The skies close up slowly, and the water stops falling, and I wonder if she is drowning, the driver. Drowning being the best way to go, apparently. Just at peace. Taking in a deep breath, having water fill your lungs, because you have to breathe something. Then you’re gone. I wonder if she’s gone. Wipe the hair from her face. Steve is yelling, where is the driver? Shining his torch across the grass and distance. I tell him she’s over here and stand so he can see me. Steve flashes the torch over quick, onto my waving hand. He says, ‘where?’ and slips down the hill towards me. On the ground, I see my wife, lying in wet, smiling up at me, her eyes closing slowly. The torch light flashes onto her face, and she is gone. Nothing. Steve says, ‘where?’ and I smile, her face in my mind when I close my eyes. I tell him ‘nowhere.’
Water drops onto my hand and wind blows cold onto my neck. The rain, and maybe tears, feel the breeze. Another drop touches, though it is not rain. It is not water. Snow.
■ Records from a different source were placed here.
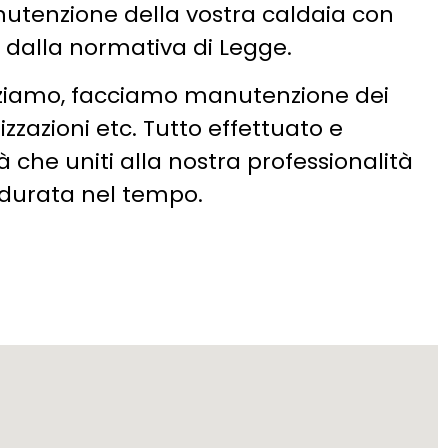
nutenzione della vostra caldaia con
o dalla normativa di Legge.
zziamo, facciamo manutenzione dei
izzazioni etc. Tutto effettuato e
à che uniti alla nostra professionalità
a durata nel tempo.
Steve is standing beside me, and I look up at him, see the snow falling around his body, an outline in the night. Like the stars are falling towards me.
At home my wife is crying. At home my wife is waiting. Always waiting.
I tell Steve that they must’ve already left, and he nods, looks up at the snow. He shines his torch up at the falling stars, highlights them on their clumsy flight. The wind whispers through the nearby trees, blows them into different directions around us. I tell Steve thanks for being around, tap his leg. He pats my soaked head, helps me up the hill again. We sit in the car for a moment, look at the car and the electricity pole. And the stars on the ground, lighting up the towns below.
The white is taking over, and we roll along back to the house. I don’t try to explain to Steve what I saw. I don’t try to explain it to myself. At home I put my arms around my wife and kiss her neck and she says, ‘no, go take a shower and get some dry clothes on’ and holds herself tight, trying to avoid getting wet. I tell her I love her, and she smiles back, knowing exactly what I mean. I tell her don’t worry, and her head fits under my chin perfectly. She closes her eyes in the flickering light.